- Task requirements:
Extract the text lines from every entry and copy them verbatim, leaving the pictures out.

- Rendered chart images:
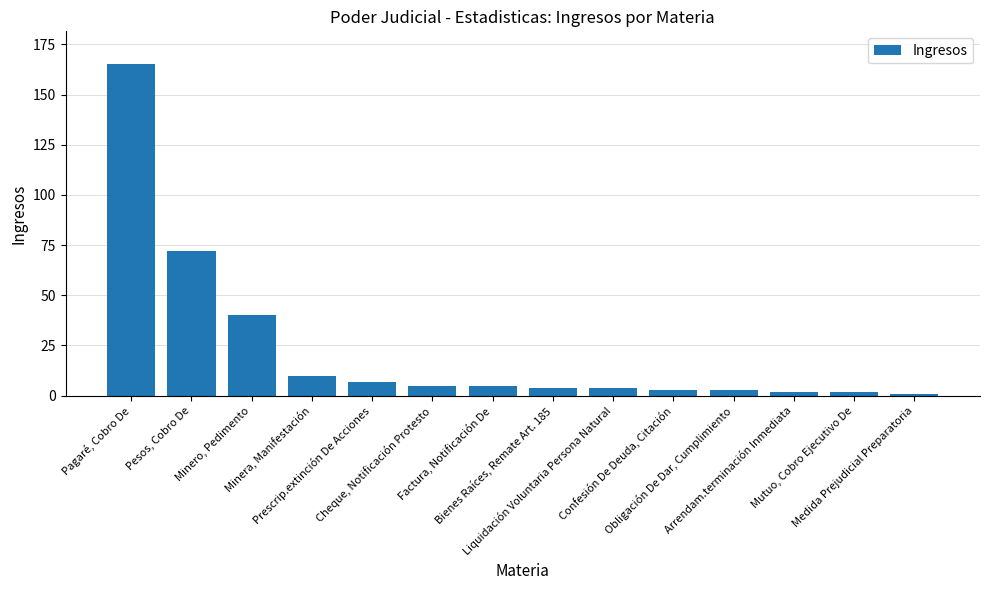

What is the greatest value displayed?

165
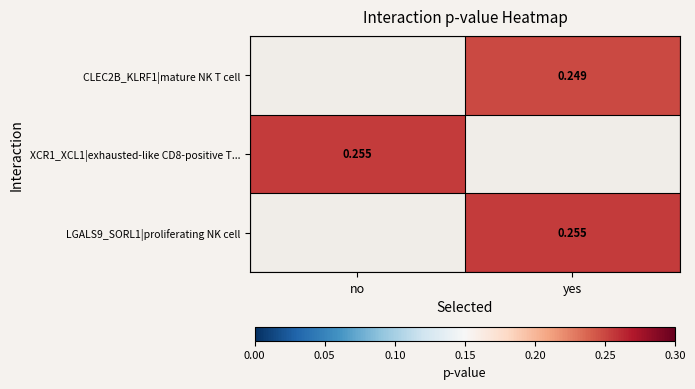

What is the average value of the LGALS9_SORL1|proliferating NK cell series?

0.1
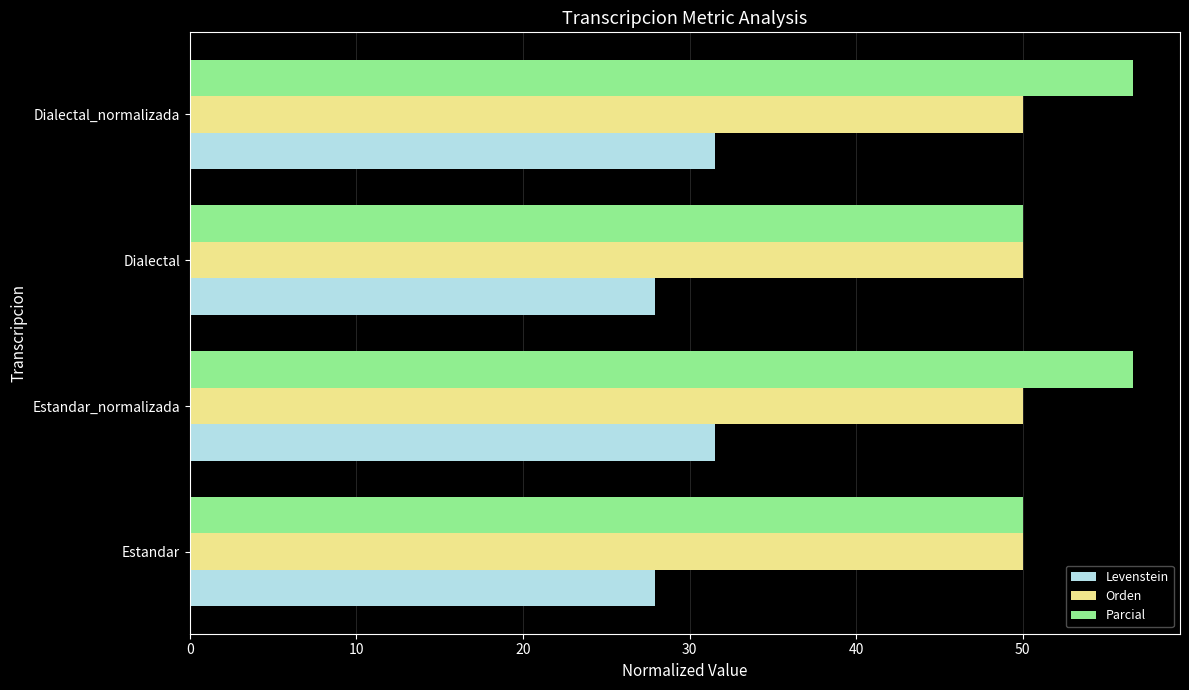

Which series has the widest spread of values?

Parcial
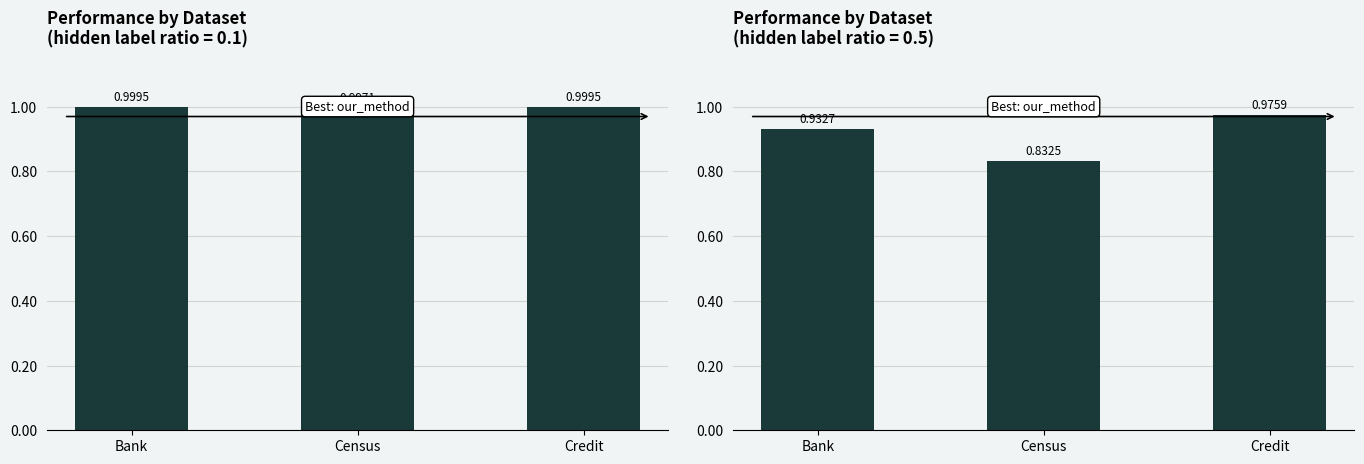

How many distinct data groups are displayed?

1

- Result of the exercise:
What is the greatest value displayed?

165

What is the average value of the LGALS9_SORL1|proliferating NK cell series?

0.1

Which series has the widest spread of values?

Parcial

How many distinct data groups are displayed?

1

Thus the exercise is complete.